Colourful look at the past and the future

Aziz Idris

When the COVID-19 pandemic started, it affected organisations’ operations as well as individuals – both employed and independent – across the sector.

It also had a substantial impact on the arts industry worldwide, including the creative community in Brunei Darussalam.

In an attempt to revive the local contemporary art scene, Creative Space Gallery in Sengkurong is showcasing an original installation artwork from three local artists – Faiq Airudin, Yasmin Jaidin, and Ian Chan. The theme of the exhibition is Contoh.

The three artists worked together and came up with an exhibition that explored Brunei’s manufacturing process; in the past and future.

Faiq Airudin, an advocator for sustainable creative art, has created two pieces of artwork, namely Berapa semeter? and Contoh. The latter is composed of 48 enamel-painted hangers with baju kurung, assorted cloth and threads hung on the wall.

His instillation depicts finished items in a tailor shop ready to be picked up. “We usually bring samples (contoh) to create new items of clothing.

“When we bring a Contoh, it makes us think if we actually know what an authentic baju kurung or baju melayu looks like?”

Art installations by Faiq Airudin. PHOTOS: AZIZ IDRIS
FROM LEFT: Yasmin Jaidin, Faiq Airudin, Curator and Manager of Creative Space Gallery Osveanne Osman and Ian Chan

Yasmin Jaidin’s work is called Titih. The installation, replicating a paddy field, was made from tulle, a lightweight fabric.

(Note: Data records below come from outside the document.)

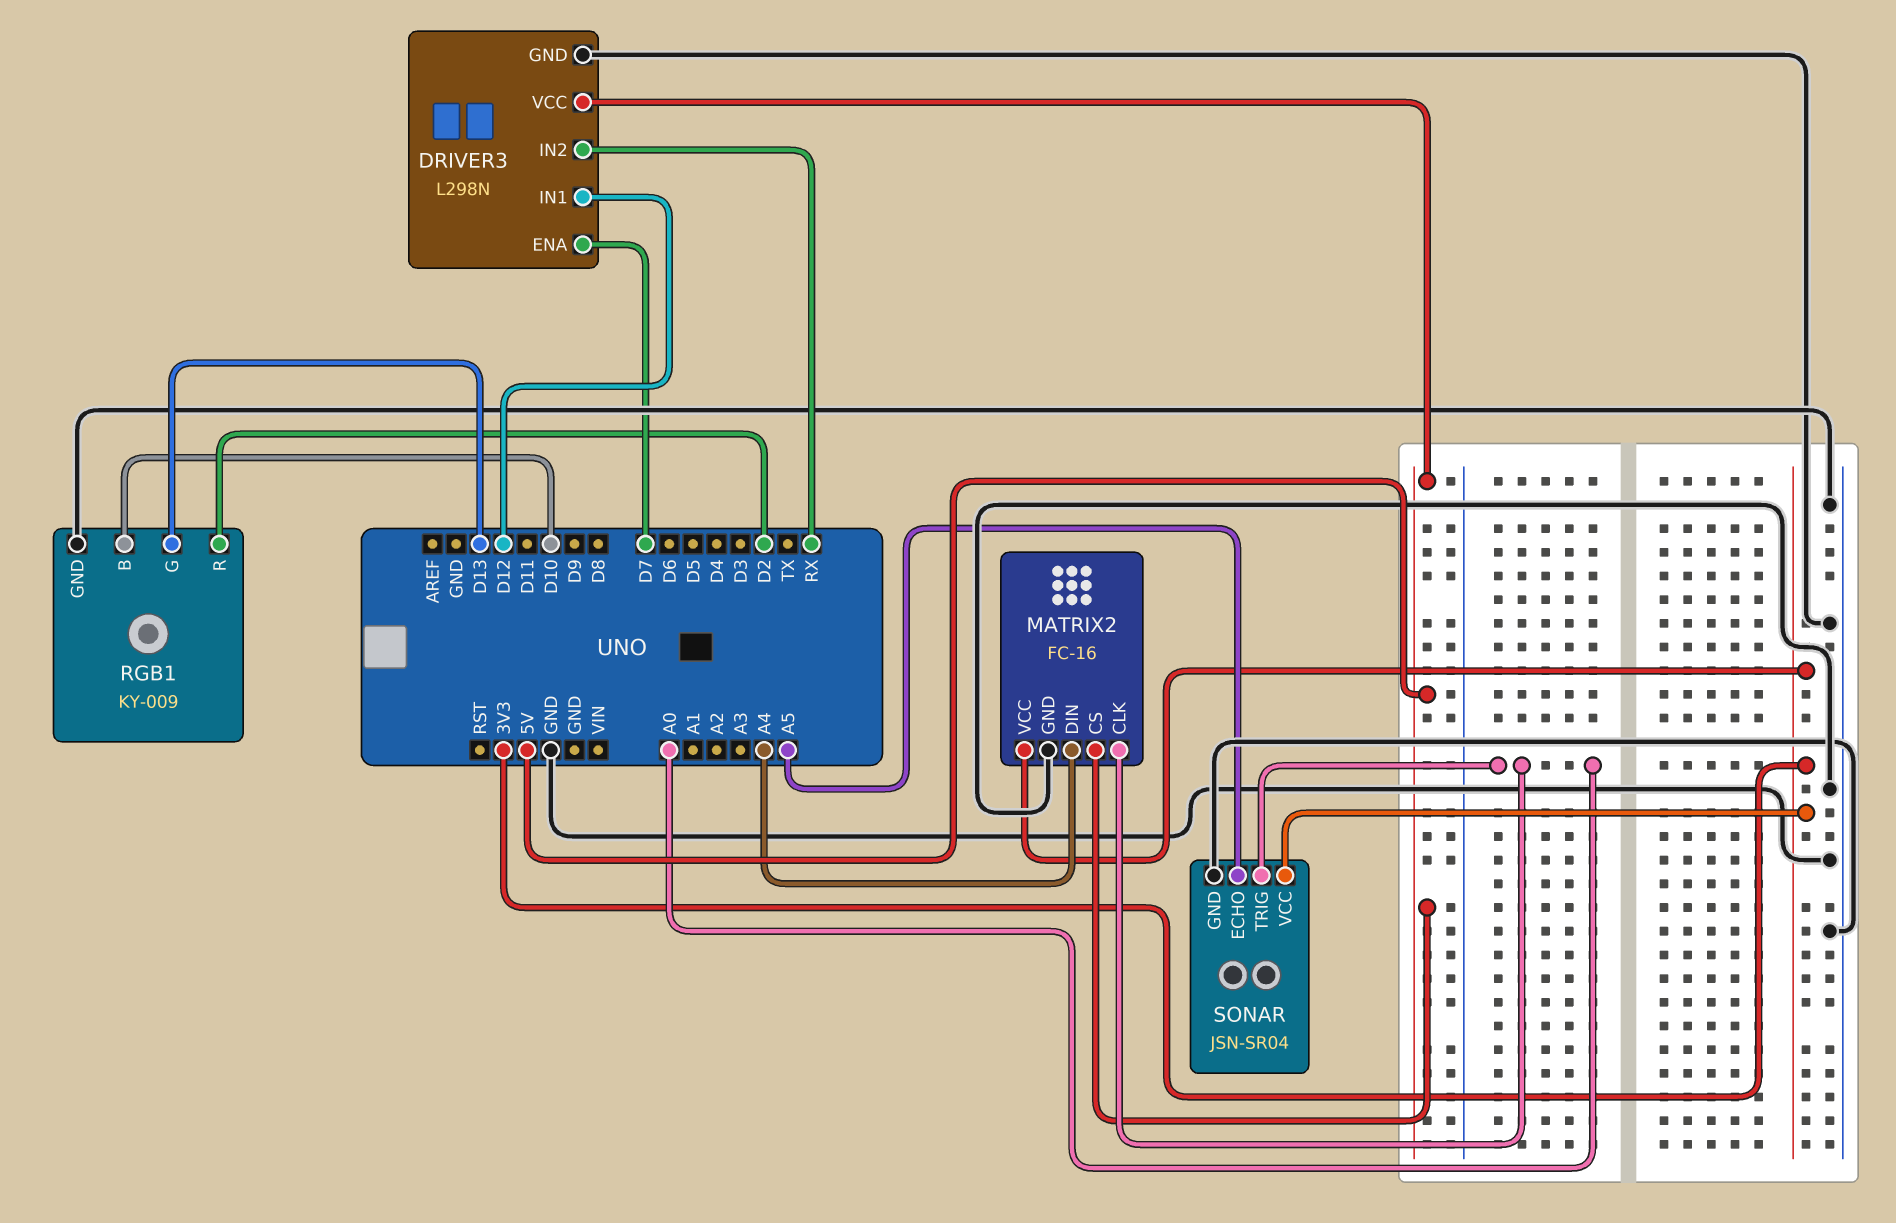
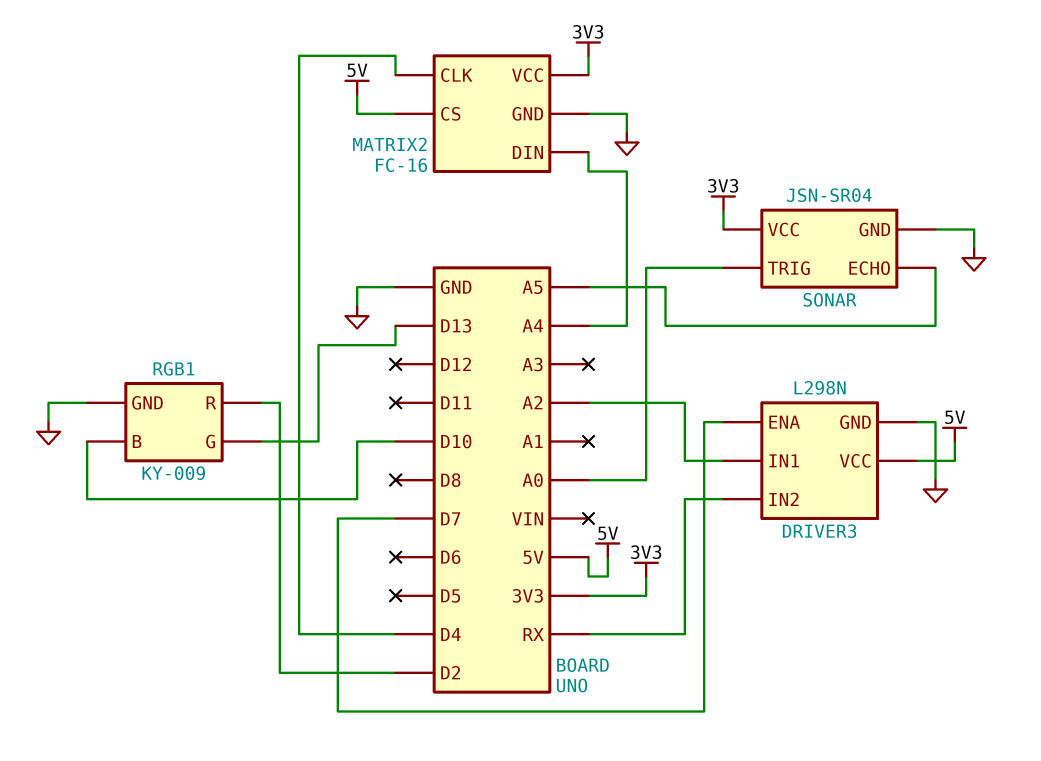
DRIVER3 pin IN1: D12 -> A2
MATRIX2 pin CLK: A0 -> D4

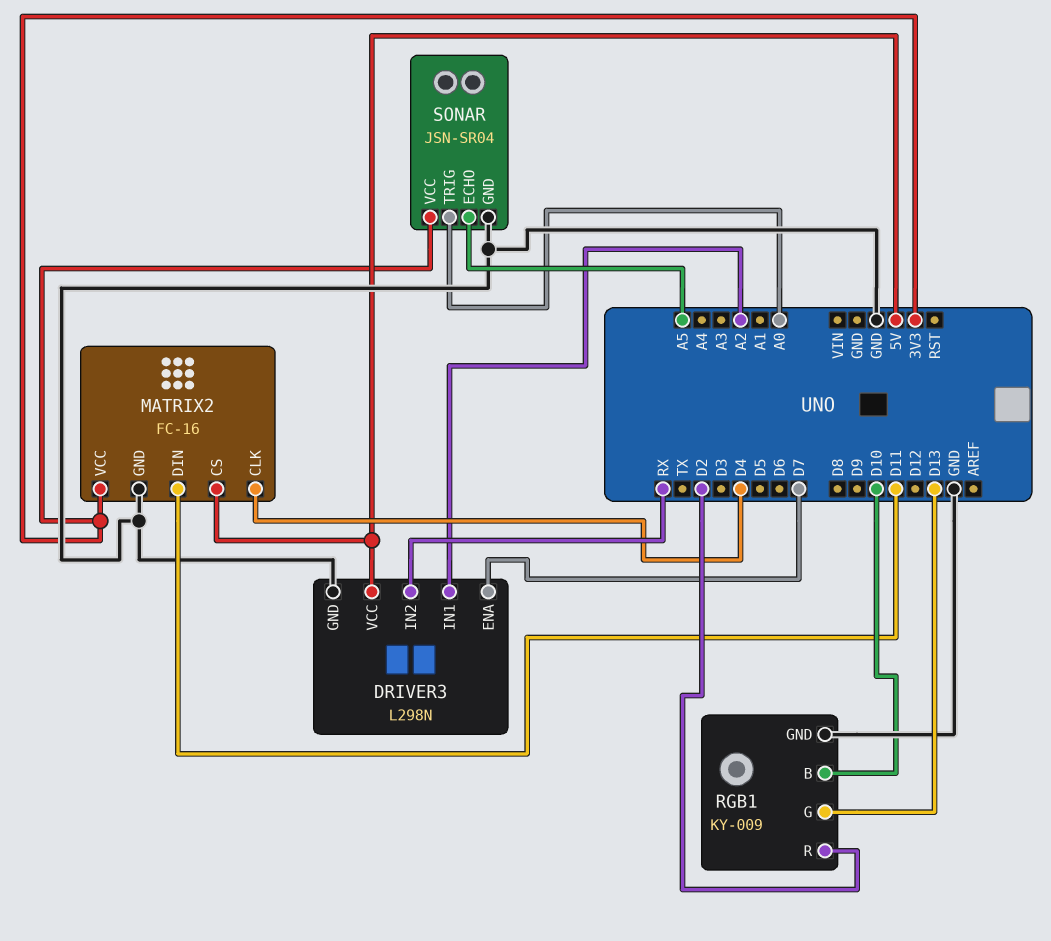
MATRIX2 pin DIN: A4 -> D11

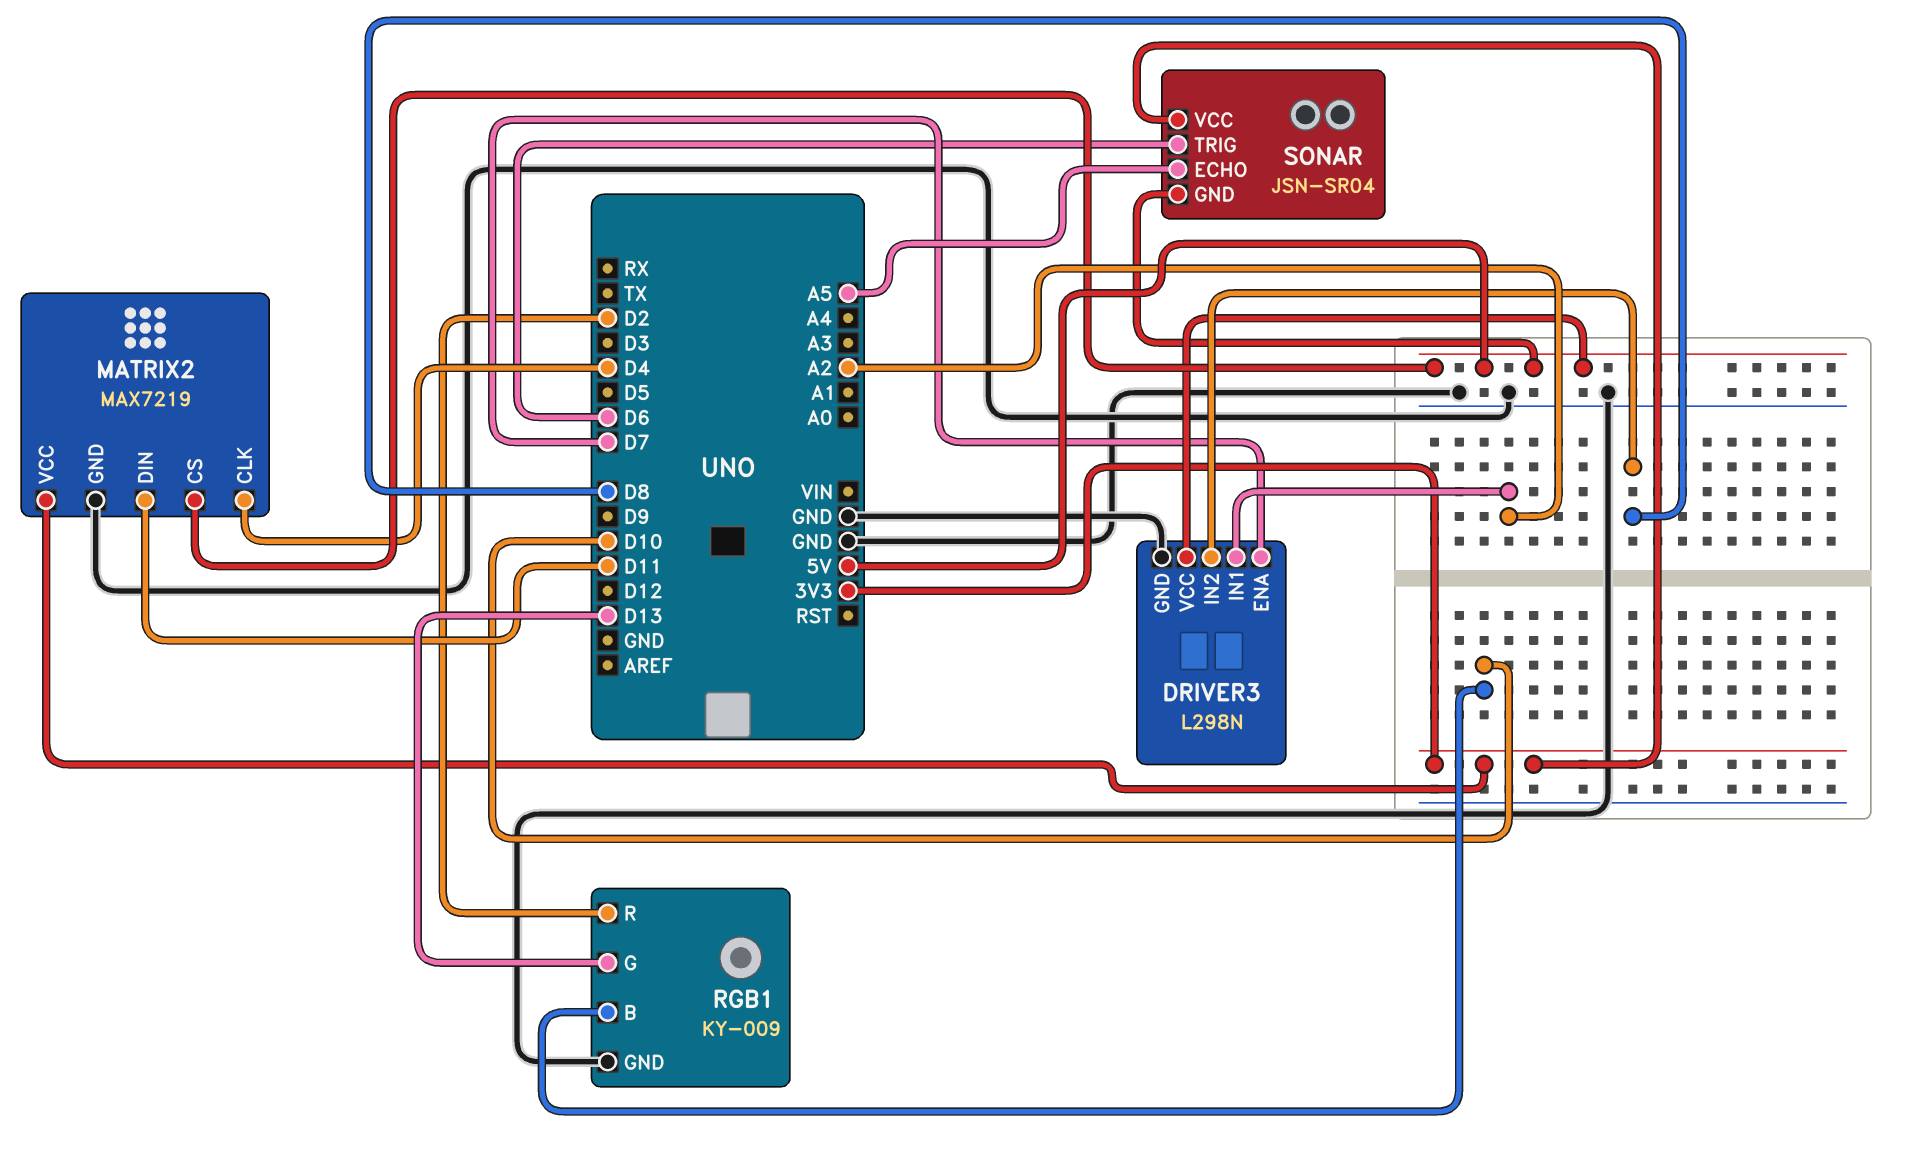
DRIVER3 pin IN2: RX -> D8
MATRIX2: FC-16 -> MAX7219
SONAR pin GND: GND -> 5V
SONAR pin TRIG: A0 -> D6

“Right up to the ’70s, my parent’s generation grew their own produce. The land near the current Berakas Secondary School was a community farm. Villagers grew paddy, vegetables, and fruits on that land,” said Yasmin.

“Brunei’s economy shifted between the 1960’s to the ’80s when oil was discovered. This changed our nation’s way of life.”

Yasmin hoped that viewers can appreciate and reflect on how the local community evolved through this installation.

She used light fabric for her sculpture, which represents the idea of convenient logistics. It also gave a sense of continuous voyage. The translucency and colour of the medium gives the sculpture an ethereal ambiance.

Meanwhile, Ian Chan’s installation dubbed Setin Santan, featured a video projection of Bandar Seri Begawan. In front of the projector was a tub, filled with water and oil, with a leaking faucet that drips into a basin.

Ian said that his piece illustrates the societal heterogeneity of Brunei, which the oil and gas has indirectly created.

The Curator and Manager of Creative Space Gallery Osveanne Osman hopes to provide the public an opportunity to witness an extraordinary art instillation on par with those of museums and art galleries abroad.

In an effort to encourage the public to experience the local contemporary art, exhibition has been extended to August 9. The public is encouraged to book their slots on the BruHealth app and adhere to the rules and regulations set by the Ministry of Health.